Extrapolating from one number
I was reading Scott Alexander's excellent post this morning about why different people got the early coronavirus predictions right and wrong, and one of the things he mentions:- The coronavirus killed fewer people than the flu did in January. But it might kill more in February — and unlike the flu, its scope and effects are poorly understood and hard to guess at. The Chinese National Health Commission reports 24,324 cases, including 3,887 new ones today. There are some indications that these numbers understate the situation, as overwhelmed hospitals in Wuhan only have the resources to test the most severe cases. As of Tuesday, 171,329 people are under medical observation because they’ve had close contact with a confirmed case.
I, too, heard this from lots of people. "It's no worse than the flu." And, indeed, if all you went by was a single number (number of cases, or number of deaths) and compared them to the flu, you'd have been correct.
Obviously, there is a problem with this type of logic. It doesn't take into account context, timing, what we know about each virus, and much more. And yet, the number of people who analogized the coronavirus to the flu was vast. In the population and in the mainstream media.
Making a judgement by extrapolating from this single number was wrong.
Bootcamp Placement Rates
For almost 6 years, I had a front-row seat to the inception and proliferation of coding bootcamps, both in person and online. Being the first online bootcamp, we saw ourselves as being unencumbered by the constraints of the classroom, taking lots of inspiration from the Khan Academy's "flipped classroom" approach. We saw the classroom as an antiquated, byzantine model created before the industrial revolution, without real innovation in 200 years.
As such, we didn't limit our enrollment. Anyone could enroll, and, provided they put in the time and effort, could get a job as a developer. There were lots of consequences to this, including a dropout rate that we tracked very closely, learned a great deal from, and iterated our entire program structure based upon.
As the bootcamp industry exploded, prospective students needed a way to comparison-shop. We found ourselves compared to brick-and-mortar bootcamps quite often - students were trying to decide if they should quit their jobs to pursue their new education or if they could do so on nights and weekends. Many other factors were at play.
We needed a clear, straightforward way to show prospective students why we felt our program was superior. We did this primarily via success stories: testimonials from students who had successfully completed the program and gone on to achieve great things. We even added it to a set of core tenets that we used to align the efforts of everyone across the company: Nothing says Bloc works like a long list of "people like me" now working as software developers and designers.
Then, we began getting lots of questions from prospective students about our placement rate.
This is a simple calculation advertised by brick-and-mortar bootcamps that simply takes the number of students who get jobs divided by the number who are accepted into the program. Simple, right?
The problem is that being an online program, we accepted everybody. Our numbers were at least an order of magnitude larger than any single other bootcamp, but the metric students were using to comparison shop was designed for programs that had a fundamental limit on how many students could enroll. It was like trying to gauge how effective Amazon is at stocking goods on their shelves compared to Walmart. It doesn't make sense.
Furthermore, the metric intrinsically skewed up for the brick-and-mortar schools. When the denominator is low, the whole number goes up! So not only did we have a market-standard metric being used to comparison shop, it was a metric that was fundamentally at odds with not just the business we were running, but also the reason we had started the business in the first place.

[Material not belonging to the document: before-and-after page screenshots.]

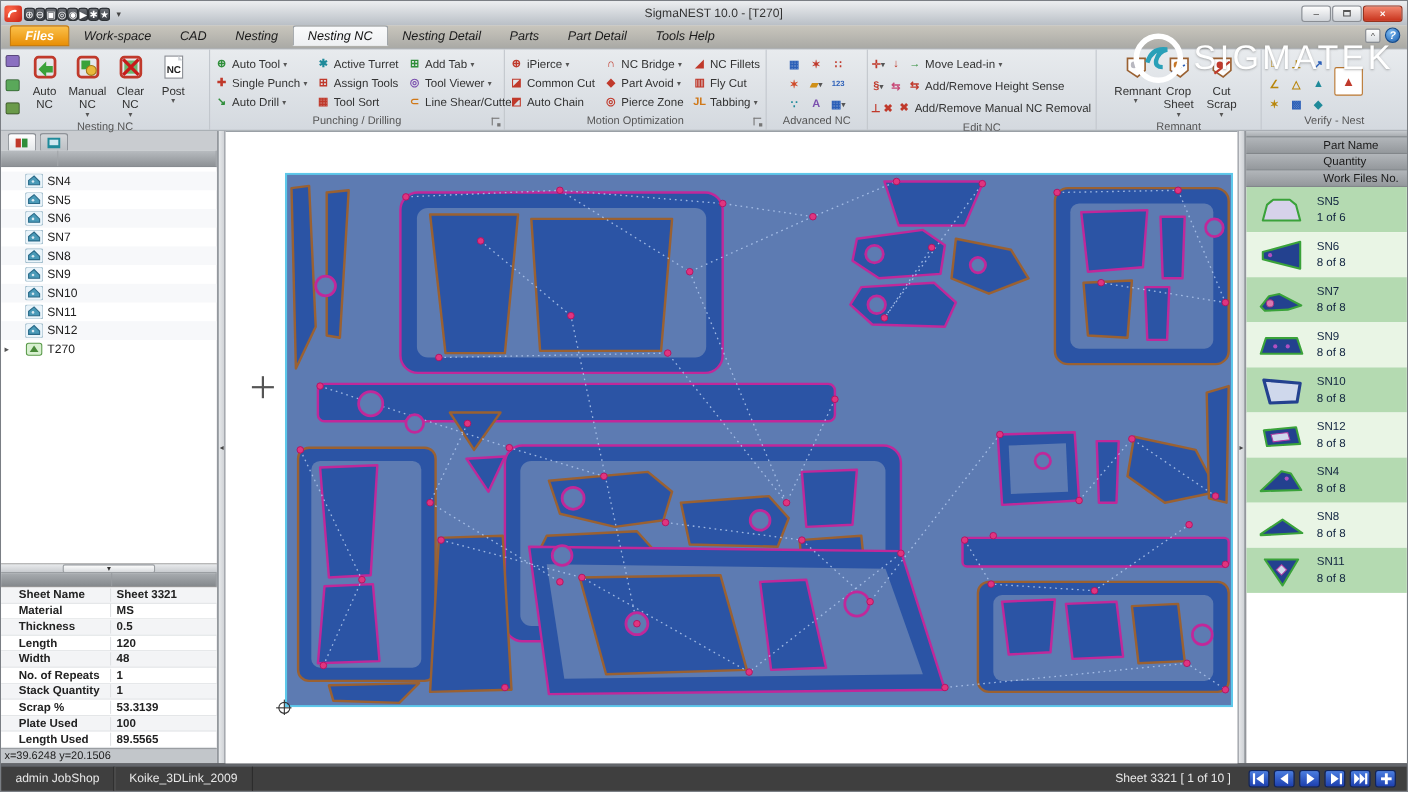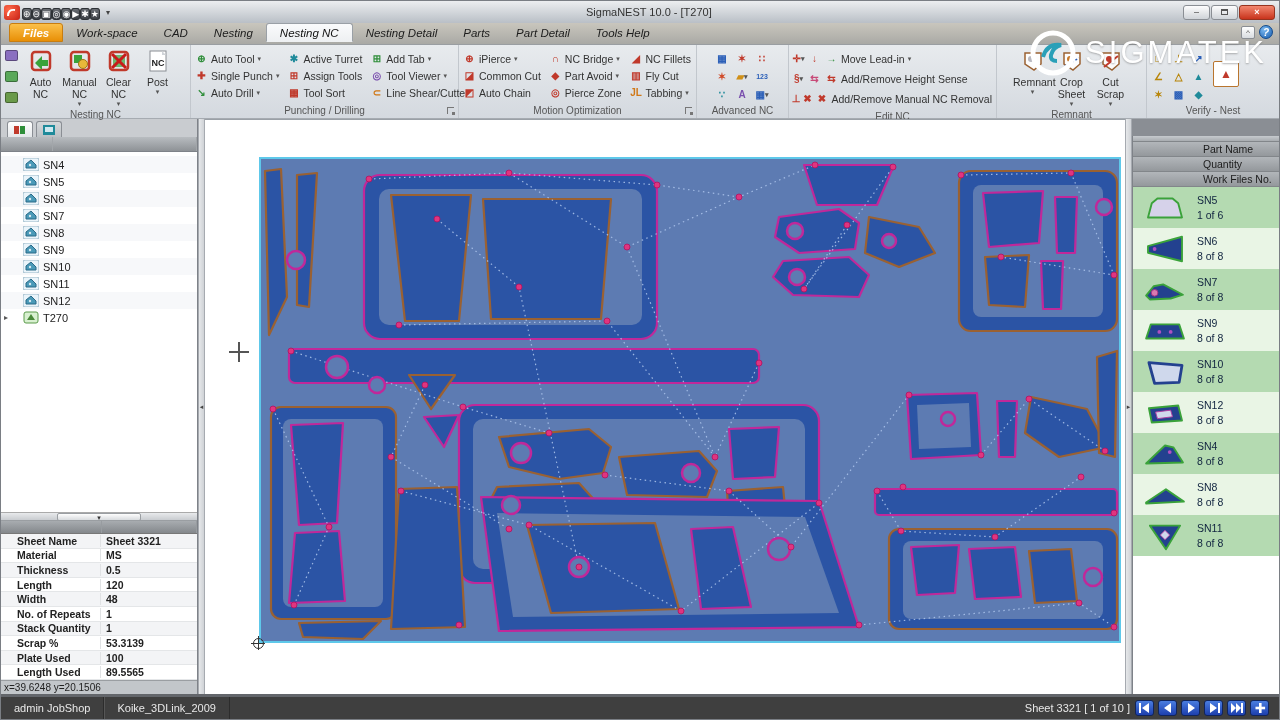--- a/index.html
+++ b/index.html
@@ -89,36 +89,36 @@
   #canvas { flex:1; background:#fff; position:relative; border-top:1px solid #9aa0a6; min-width:0; }
   #nest-svg { position:absolute; left:54px; top:37px; }
   #crosshair { position:absolute; left:24px; top:222px; width:20px; height:20px; }
   #crosshair:before { content:""; position:absolute; left:0; top:9px; width:20px; height:1.5px; background:#555; }
   #crosshair:after { content:""; position:absolute; left:9px; top:0; width:1.5px; height:20px; background:#555; }
   #origin-mark { position:absolute; left:48px; top:518px; width:11px; height:11px; border:1.5px solid #333; border-radius:50%; }
   #origin-mark:before { content:""; position:absolute; left:-3px; top:3.5px; width:14px; height:1px; background:#333; }
   #origin-mark:after { content:""; position:absolute; left:3.5px; top:-3px; width:1px; height:14px; background:#333; }
 
   
-  #rightpanel { width:147px; background:#fff; display:flex; flex-direction:column; border-left:1px solid #7e8288;margin-top:17px; }
+  #rightpanel { width:147px; background:#fff; display:flex; flex-direction:column; border-left:1px solid #7e8288; }
   #rp-headers { background:#9aa0a4; }
   #rp-headers .hband { height:15px; font-size:10.5px; color:#1c1c1c; padding-left:70px; line-height:15px; background:linear-gradient(#b2b6ba,#94989c); border-bottom:1px solid #82868a; white-space:nowrap; }
   #rp-headers .htop { height:6px; background:linear-gradient(#c6cace,#a8acb0); border-bottom:1px solid #82868a; }
   #rp-list { flex:1; overflow:hidden; }
   .part-row { height:41px; display:flex; align-items:center; }
   .part-row.dk { background:#b4dab1; }
   .part-row.lt { background:#e9f5e5; }
   .pthumb { width:64px; display:flex; justify-content:center; }
   .pinfo { font-size:10.5px; color:#10233f; line-height:1.4; }
 
   
   #statusbar { height:25px; background:#3f3f3f; border-top:3px solid #63666b; display:flex; align-items:center; font-size:11px; color:#e8e8e8; }
   .sitem { padding:0 13px; border-right:1px solid #2c2c2c; box-shadow:1px 0 0 #565656 inset; height:100%; display:flex; align-items:center; }
   .sitem:first-child { box-shadow:none; }
-  #sb-right { margin-left:auto; display:flex; align-items:center; gap:5px; padding-right:10px; }
+  #sb-right { margin-left:auto; display:flex; align-items:center; gap:16px; padding-right:10px; }
   .navbtn { width:19px; height:16px; border-radius:3px; background:linear-gradient(#4a7de0,#1d3fae); border:1px solid #10245c; display:flex; align-items:center; justify-content:center; }
 </style>
 </head>
 <body>
 
 <div id="app">
 
   <div id="titlebar">
     <div id="qat">
       <span id="app-icon">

We never did find a way to adequately articulate all of this context to prospective students. It was just too much. Or maybe we just needed to be better at marketing - but I don't think so.
I think the problem is that most people extrapolate from a single number. All other things being equal, the simpler way to make the decision that resonates with a customer's intuition will win.
It's the same thing with the coronavirus vs. the flu. Using a single number to perform a judgement is not a good way to make the judgement.
Currently this is just a hypothesis of mine, because I only have two data points. But, I am now on the lookout for other data points - where else do people commonly make judgements based on a single number that are almost certainly bad?